Berkenaan dengan agama non Kristen, H. Kraemer menunjukkan bahwa:
Agama-agama non Kristen bukan hanya terdiri dari gagasan-gagasan spekulatif mengenai tujuan kekal dari manusia. Akan tetapi, mereka, sekaliannya adalah sistem-sistem dan teori-teori kehidupan inklusif, yang berakar di dalam suatu dasar agama, dan karena itu pada saat yang bersamaan mengambil suatu sistem kebudayaan dan peradaban serta suatu struktur masyarakat dan negara yang tertentu.158
Di dalam konteks sedemikian, kita tidak boleh meremehkan agama-agama non Kristen. Jikalau seseorang melakukan studi perbandingan agama tanpa terikat pada praanggapan Kristiani, dengan tak terelakkan hasilnya akan bersifat sinkretistik. J. N. D. Anderson mendefinisikan sinkretisme sebagai "suatu usaha untuk memperpadukan, atau mempertemukan butir-butir atau praktek-praktek agama yang berbeda, yang secara luar biasa populer."159 Apa yang mereka coba lakukan adalah dengan jalan generalisasi untuk menarik kesimpulan dari hal-hal yang umum di antara agama Kristen dan non Kristen demi untuk membangun suatu sistem agama universal yang dapat diterima oleh semua pihak.
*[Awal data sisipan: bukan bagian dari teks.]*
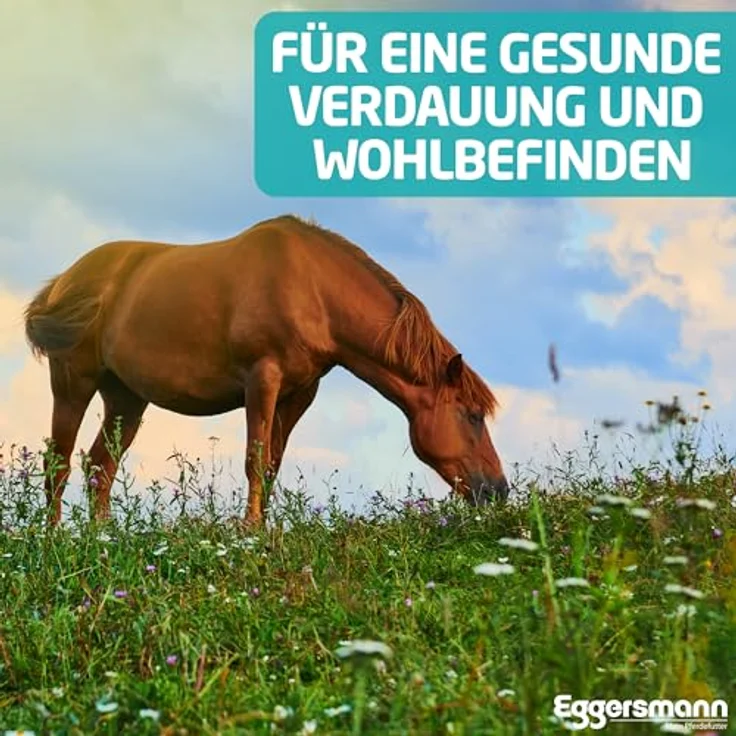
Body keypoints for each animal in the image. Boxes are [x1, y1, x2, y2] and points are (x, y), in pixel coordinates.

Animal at [24, 214, 509, 526]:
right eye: (472, 415)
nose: (498, 490)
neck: (313, 290)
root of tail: (64, 282)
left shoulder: (299, 392)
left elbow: (272, 463)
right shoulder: (262, 380)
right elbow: (255, 460)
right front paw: (250, 533)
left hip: (126, 398)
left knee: (99, 469)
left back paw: (102, 542)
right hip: (73, 382)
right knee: (58, 463)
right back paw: (55, 542)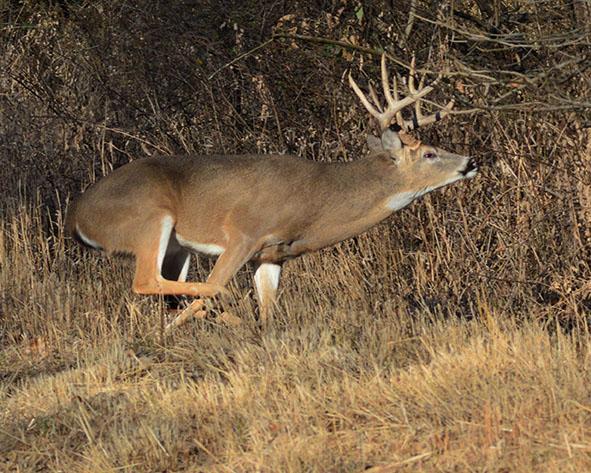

Jelaslah bahwa metode ini berdiri di alas suatu premis yang keliru, yakni hipotesis (praduga) bahwa semua agama hanyalah refleksi dari kebenaran yang universal dan satu itu. Hipotesis ini menolak dasar praanggapan Kristiani yang menekankan bahwa wahyu Allah di dalam sejarah adalah unik. Seperti halnya E. Troeltsch, mereka tentu akan menyebut klaim-klaim Kristiani sebagai suatu sikap fanatik yang naif. Bagi Troeltsch, "Sejarah tidak mengenal apapun yang mutlak; kita tidak menemukan apapun pada masa silam yang dapat disebut esensi Kekristenan. Perkara historis hanyalah bersifat relatif!"160 Di bawah klaim tanpa dasar seperti itu, semua agama akhirnya hanya merupakan fenomena dari hal yang sama. Tiada yang unik, tiada yang absolut, dan tiada sesuatu yang disebut final.
Sinkretisme adalah sia-sia karena berpraanggapan pada hal dapat dipertemukannya perkara yang tak bisa dipertemukan. Tentu saja agama bukan melulu suatu fenomena yang dapat dilihat dalam bidat-bidat, tata cara ibadah, dan sekedar gaya hidup yang dianut. Kenyataannya agama adalah suatu sistem atau filsafat hidup yang berakar dan ditentukan oleh hubungan seseorang dengan Allah, sang Pencipta. Di sana tiada alternatif lain, entah seseorang taat atau memberontak terhadapNya. Jikalau kita tidak melihat butir ini dalam studi agama, dengan pasti kita akan mengubah pokok pembahasan. Alasannya, pengamatan intuitif dan pengenalan seseorang akan Allah, khususnya di dalam lingkup pengetahuan eksistensial Yahudi, adalah dasar dari kehidupan seseorang yang akan menentukan makna dan nilai hidupnya; maka di bawah praanggapan sedemikianlah, tiada satu bentuk sinkretisme pun yang mungkin!